Exercise:
Exclude any images and output the remaining records exactly.

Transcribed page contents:
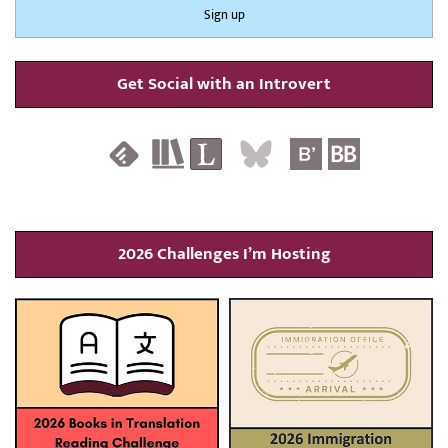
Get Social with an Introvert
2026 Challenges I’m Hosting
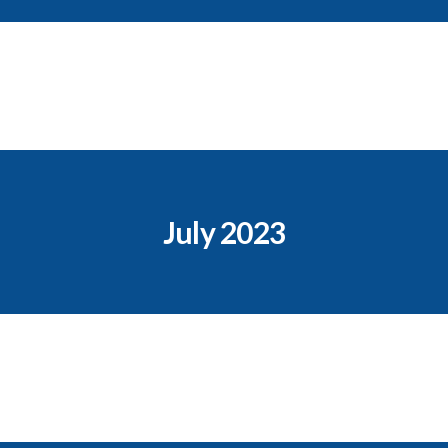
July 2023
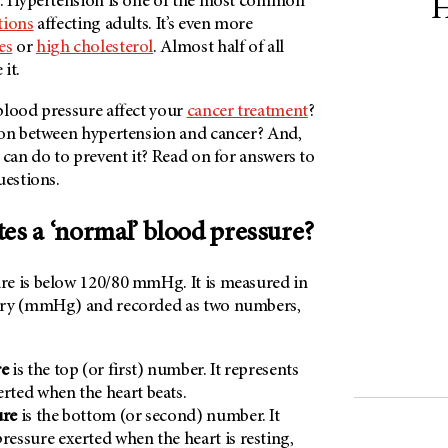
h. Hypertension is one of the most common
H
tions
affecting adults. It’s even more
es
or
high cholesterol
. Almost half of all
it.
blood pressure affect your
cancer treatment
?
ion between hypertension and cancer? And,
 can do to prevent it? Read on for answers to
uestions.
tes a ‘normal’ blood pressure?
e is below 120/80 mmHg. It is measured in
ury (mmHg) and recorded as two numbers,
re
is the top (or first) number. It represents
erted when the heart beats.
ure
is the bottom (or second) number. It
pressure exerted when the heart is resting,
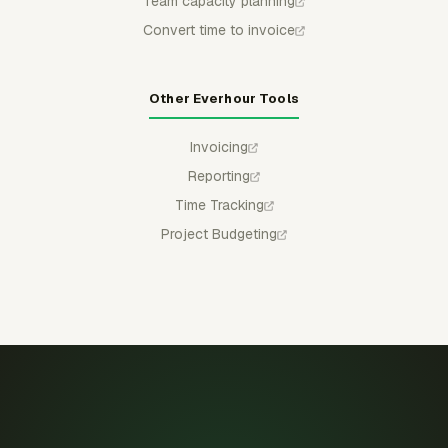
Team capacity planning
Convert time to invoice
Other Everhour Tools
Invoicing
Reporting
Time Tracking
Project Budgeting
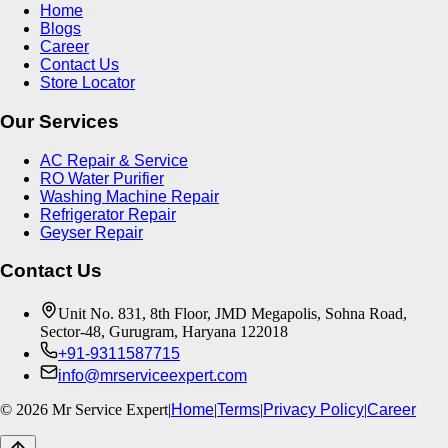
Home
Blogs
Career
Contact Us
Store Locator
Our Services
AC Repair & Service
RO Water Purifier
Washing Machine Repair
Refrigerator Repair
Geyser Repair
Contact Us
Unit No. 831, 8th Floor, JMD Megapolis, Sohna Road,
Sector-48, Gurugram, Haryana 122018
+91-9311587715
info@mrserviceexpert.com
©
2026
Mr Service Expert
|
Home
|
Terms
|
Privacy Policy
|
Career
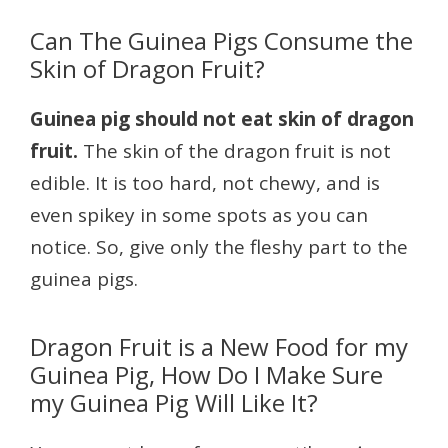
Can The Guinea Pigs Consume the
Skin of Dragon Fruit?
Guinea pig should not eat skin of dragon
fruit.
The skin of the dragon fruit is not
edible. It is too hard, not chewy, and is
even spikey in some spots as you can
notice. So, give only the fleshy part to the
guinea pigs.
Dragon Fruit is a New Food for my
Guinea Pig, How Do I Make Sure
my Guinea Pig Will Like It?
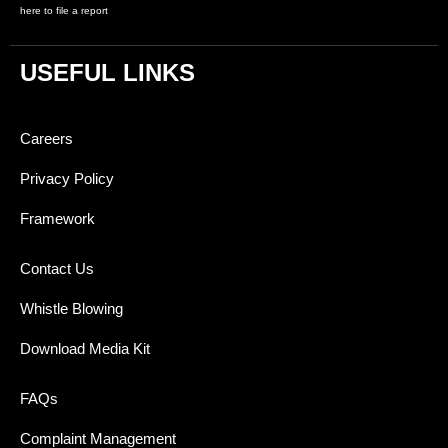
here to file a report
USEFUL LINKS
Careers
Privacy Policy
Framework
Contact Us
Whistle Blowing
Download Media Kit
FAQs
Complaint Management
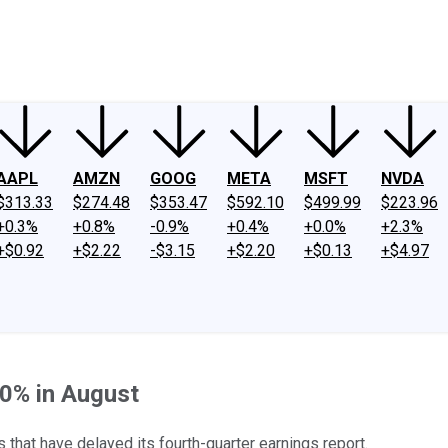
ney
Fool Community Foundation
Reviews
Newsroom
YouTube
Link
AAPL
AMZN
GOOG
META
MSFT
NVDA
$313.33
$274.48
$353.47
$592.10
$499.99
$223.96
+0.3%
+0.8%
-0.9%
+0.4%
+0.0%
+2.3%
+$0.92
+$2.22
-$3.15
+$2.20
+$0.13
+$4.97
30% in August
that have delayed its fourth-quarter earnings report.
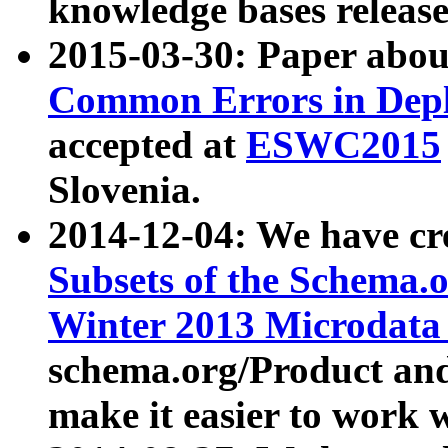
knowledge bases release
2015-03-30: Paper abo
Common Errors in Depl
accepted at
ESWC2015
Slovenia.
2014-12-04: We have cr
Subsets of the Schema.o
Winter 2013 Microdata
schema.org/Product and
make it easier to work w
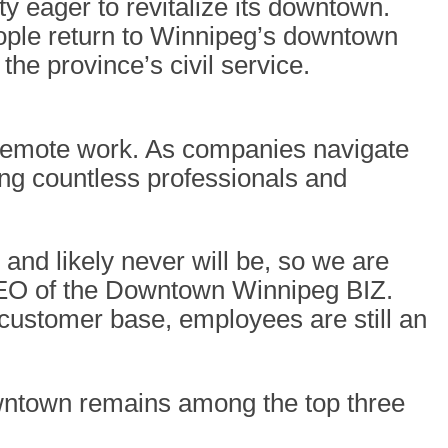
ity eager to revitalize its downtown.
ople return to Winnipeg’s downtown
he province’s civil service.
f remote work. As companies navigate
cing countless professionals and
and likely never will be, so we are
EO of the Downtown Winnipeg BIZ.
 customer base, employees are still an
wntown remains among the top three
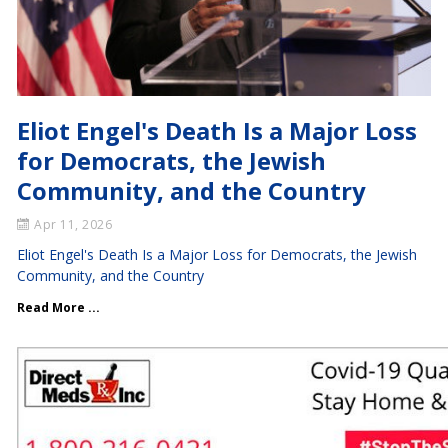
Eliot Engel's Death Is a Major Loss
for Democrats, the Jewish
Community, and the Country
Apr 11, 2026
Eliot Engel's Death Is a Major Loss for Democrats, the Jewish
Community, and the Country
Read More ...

Solution below:
Get Social with an Introvert
2026 Challenges I’m Hosting
July 2023
h. Hypertension is one of the most common
H
tions
affecting adults. It’s even more
es
or
high cholesterol
. Almost half of all
it.
blood pressure affect your
cancer treatment
?
ion between hypertension and cancer? And,
 can do to prevent it? Read on for answers to
uestions.
tes a ‘normal’ blood pressure?
e is below 120/80 mmHg. It is measured in
ury (mmHg) and recorded as two numbers,
re
is the top (or first) number. It represents
erted when the heart beats.
ure
is the bottom (or second) number. It
pressure exerted when the heart is resting,
Team capacity planning
Convert time to invoice
Other Everhour Tools
Invoicing
Reporting
Time Tracking
Project Budgeting
Home
Blogs
Career
Contact Us
Store Locator
Our Services
AC Repair & Service
RO Water Purifier
Washing Machine Repair
Refrigerator Repair
Geyser Repair
Contact Us
Unit No. 831, 8th Floor, JMD Megapolis, Sohna Road,
Sector-48, Gurugram, Haryana 122018
+91-9311587715
info@mrserviceexpert.com
©
2026
Mr Service Expert
|
Home
|
Terms
|
Privacy Policy
|
Career
Can The Guinea Pigs Consume the
Skin of Dragon Fruit?
Guinea pig should not eat skin of dragon
fruit.
The skin of the dragon fruit is not
edible. It is too hard, not chewy, and is
even spikey in some spots as you can
notice. So, give only the fleshy part to the
guinea pigs.
Dragon Fruit is a New Food for my
Guinea Pig, How Do I Make Sure
my Guinea Pig Will Like It?
here to file a report
USEFUL LINKS
Careers
Privacy Policy
Framework
Contact Us
Whistle Blowing
Download Media Kit
FAQs
Complaint Management
ney
Fool Community Foundation
Reviews
Newsroom
YouTube
Link
AAPL
AMZN
GOOG
META
MSFT
NVDA
$313.33
$274.48
$353.47
$592.10
$499.99
$223.96
+0.3%
+0.8%
-0.9%
+0.4%
+0.0%
+2.3%
+$0.92
+$2.22
-$3.15
+$2.20
+$0.13
+$4.97
30% in August
that have delayed its fourth-quarter earnings report.
knowledge bases release
2015-03-30: Paper abo
Common Errors in Depl
accepted at
ESWC2015
Slovenia.
2014-12-04: We have cr
Subsets of the Schema.o
Winter 2013 Microdata
schema.org/Product and
make it easier to work w
ity eager to revitalize its downtown.
ople return to Winnipeg’s downtown
he province’s civil service.
f remote work. As companies navigate
cing countless professionals and
and likely never will be, so we are
EO of the Downtown Winnipeg BIZ.
 customer base, employees are still an
wntown remains among the top three
Eliot Engel's Death Is a Major Loss
for Democrats, the Jewish
Community, and the Country
Apr 11, 2026
Eliot Engel's Death Is a Major Loss for Democrats, the Jewish
Community, and the Country
Read More ...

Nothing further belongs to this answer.